Saturday, September 7, 2013

DIS nothing on diets

By Mary Straus

A study in the June issue of the journal published four veterinarians from the school of veterinary medicine at the University of California, Davis, of the American Veterinary Medical Association, titled "evaluation of recipes prepared home maintenance diets for dogs." I don't think that all WDJ readers be surprised to hear that their results were not positive.

There is no shortage of books (and online articles), but many of the recipes that contain incomplete diet, they offer on home-prepared diets for dogs.

The authors have prepared a vested interest in diets made contrast to everyone, even without the help of the veterinary nutritionist. The fact that three of the authors are part of the veterinary school nutrition support services, and one the company that an addition manufactures balance, however, is owner of DVM consulting, Inc., to compensate made diets extensively by veterinary nutritionists with the limited ingredient itself is published in the study.

The study analyzed 200 recipes. Of these 133 of 2 veterinary textbooks and 9 pet care books (of which two also by vets were written), and the remaining 67 recipes came from 23 different sites. All recipes analyzed were written 129 by veterinarians and 71 by Nonvets.

The nine not textbooks in the study examined there was only one that I would recommend, and it's not from a veterinarian. (Full disclosure: my name has other books, but I do not defend it.) The recipes are not mine, but write, I the introductory text, with info on supplements, which are not part of the recipes, and therefore probably not considering when they were analyzed.)

The authors of the study are clear about their goals and expectations, stated: "current recommendations, that home prepared diets are best evaluated and formulated by a veterinary nutritionist." You go on to say: "we believed that most of the recipes would fulfill non essential nutrients, and that written by Nonveterinarians a higher number of defects as recipes of vets would have written recipes. We expect all recipes to require that at least an assumption for the preparation of diet and dietary analysis would be necessary."

They found what they were looking for. The study says, "overall most (190 / 200 [95 %]) recipes at least an important nutrient concentrations, AAFCO or the NRC [National Research Council] led [Association of American feed control officials] guidelines and many (167 [83.5 %]) unfulfilled recipes had several shortcomings.])" Also, found that "most (184 [92 %]) recipes contained vague or incomplete statements that required one or more assumptions for the ingredients, the method of preparation, or supplement type products.)"

WE ARE AGREE... UP TO A POINT
There are many nits that I could choose from with this study, but the bottom line, the authors, have a point.

Most home-prepared dog food recipes (in books and online) are incomplete, many seriously so. Instructions are often so vague that it is impossible to determine a prescription nutrients. For example, recipes "Minced meat" may contain, without specifying the percentage of fat. As many recipes use "Chicken," without known, dark meat or light meat, or if the skin is removed. When grains are used, some recipes do not specify whether the feeding amount before or after the cooking is. These factors strongly influence the caloric and nutritional value of recipes. And of those who say, add additions, many say "add a complete and balanced vitamin-mineral supplement," with no further evidence only. Maybe you tell a certain amount of bone meal, without use, realizing that different brands can vary considerably in how much calcium and phosphorus, which they contain. And some of the better books are usually - at least they say calcium and supplements Add. Many recipes do not include either.

DEFECTIVE
If I analyze home prepared diet recipes at the request of the owner of the dog, I am not worried that NRC guidelines exactly comply with the diet, but it should be in the same ball park. Diet is not an exact science. I was suspicious that the study could easily claim that almost no prescription of each individual policy exactly fulfilled, but if the deficiency is not I think a concern.

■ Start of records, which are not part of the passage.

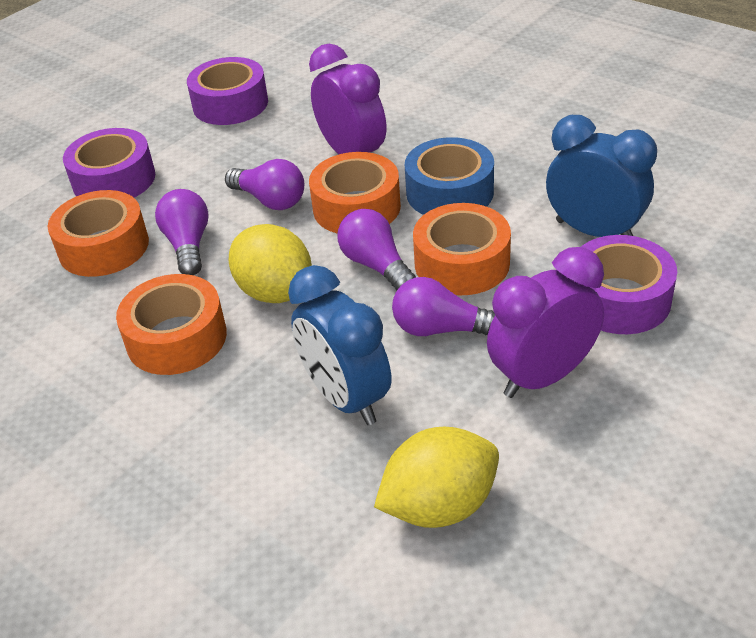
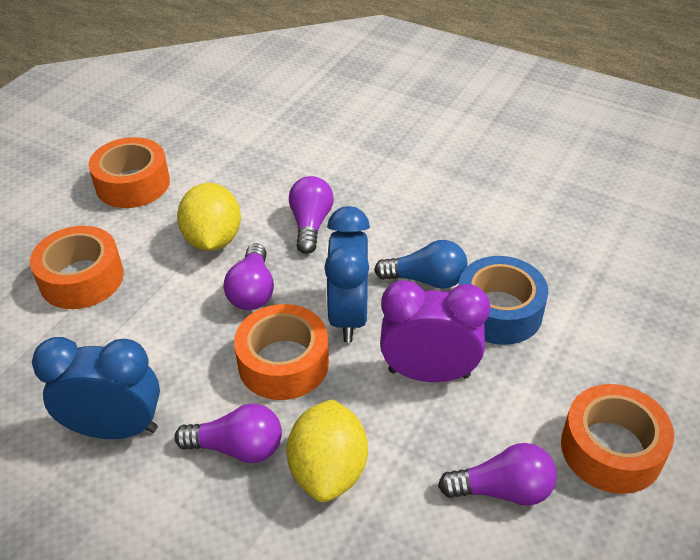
blue light bulb: none = 0 -> [374,240,467,289] = 1
purple clock: [309,44,386,154] [487,247,604,398] = 2 -> [380,280,490,382] = 1
purple tape: [63,128,155,198] [187,57,268,125] [581,235,677,334] = 3 -> none = 0

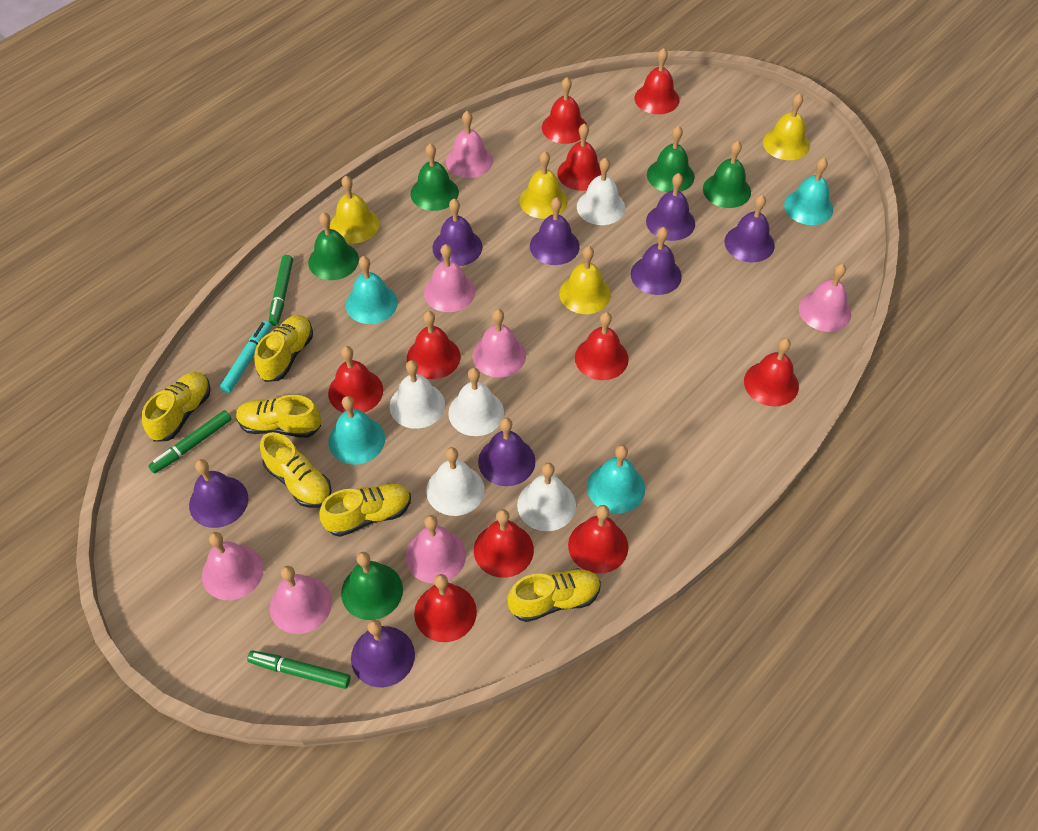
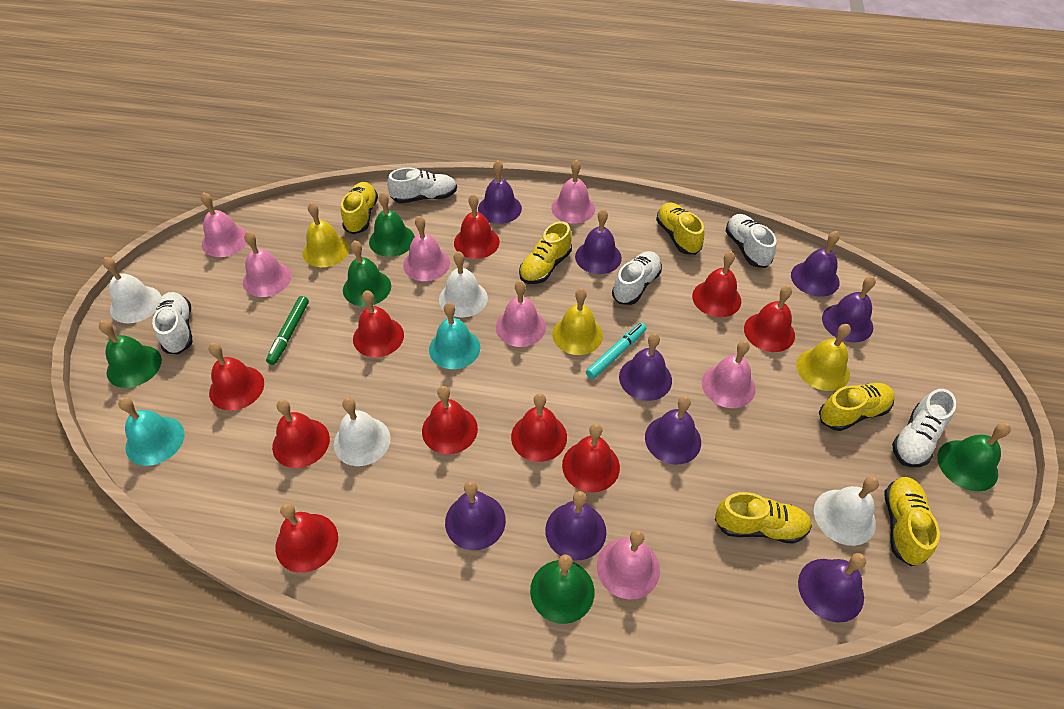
green marker: [148,410,232,474] [247,650,351,689] [269,255,293,326] = 3 -> [266,296,309,365] = 1
purple bell: [189,459,248,528] [351,619,415,687] [432,199,483,266] [478,418,536,486] [530,197,580,265] [631,227,682,295] [646,173,695,241] [724,195,775,262] = 8 -> [445,481,506,550] [478,160,522,224] [545,491,606,560] [575,209,622,274] [619,333,672,401] [645,396,701,465] [791,231,840,297] [798,553,866,623] [822,276,876,343] = 9
turquoise bell: [329,396,385,465] [346,256,398,324] [587,445,645,514] [784,158,833,225] = 4 -> [118,397,184,466] [429,302,481,369] = 2
white bell: [390,360,445,429] [426,447,485,516] [448,368,504,436] [517,463,576,531] [577,158,625,225] = 5 -> [103,257,161,323] [334,398,391,466] [439,251,488,317] [814,477,879,546] = 4
white shoe: none = 0 -> [152,292,192,354] [387,167,457,204] [612,251,662,305] [726,214,776,268] [892,389,956,467] = 5
yellow bell: [330,176,379,243] [519,151,568,219] [559,246,611,314] [763,93,810,160] = 4 -> [302,202,349,267] [552,288,603,355] [796,324,851,391] = 3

However, that was not the case for many recipes. Not only lacked a number of nutrients in many recipes, but "some flaws were so strong that concentrations of nutrients not 50% of the NRK RA [recommended allowance] has reached."

For example, 61 percent of the recipes were low in vitamin D, and 95 percent of those polled less than half of NRC-featured review. Zinc, copper, choline, and EPA/DHA were also more than half of the recipes too short. Of those who were deficient, 55 percent had less than half the RA of zinc, 43 percent had less than half the RA of choline and 39 percent had less than half the RA of vitamin e. In other words, the recipes were lack of these nutrients significantly, not just a little.

That doesn't surprise me, that how it fits, what I found, when I analyzed many homemade diet recipes. Let's look the nutrients were not only short, but seriously deficient, most recipes, which analyzes them and compare them NRC recommendations per 1,000 calories for adult dogs, who will assume the time NRC a dog weighing 35 pounds is required for:

For a comprehensive list of nutrients you continue on page 2!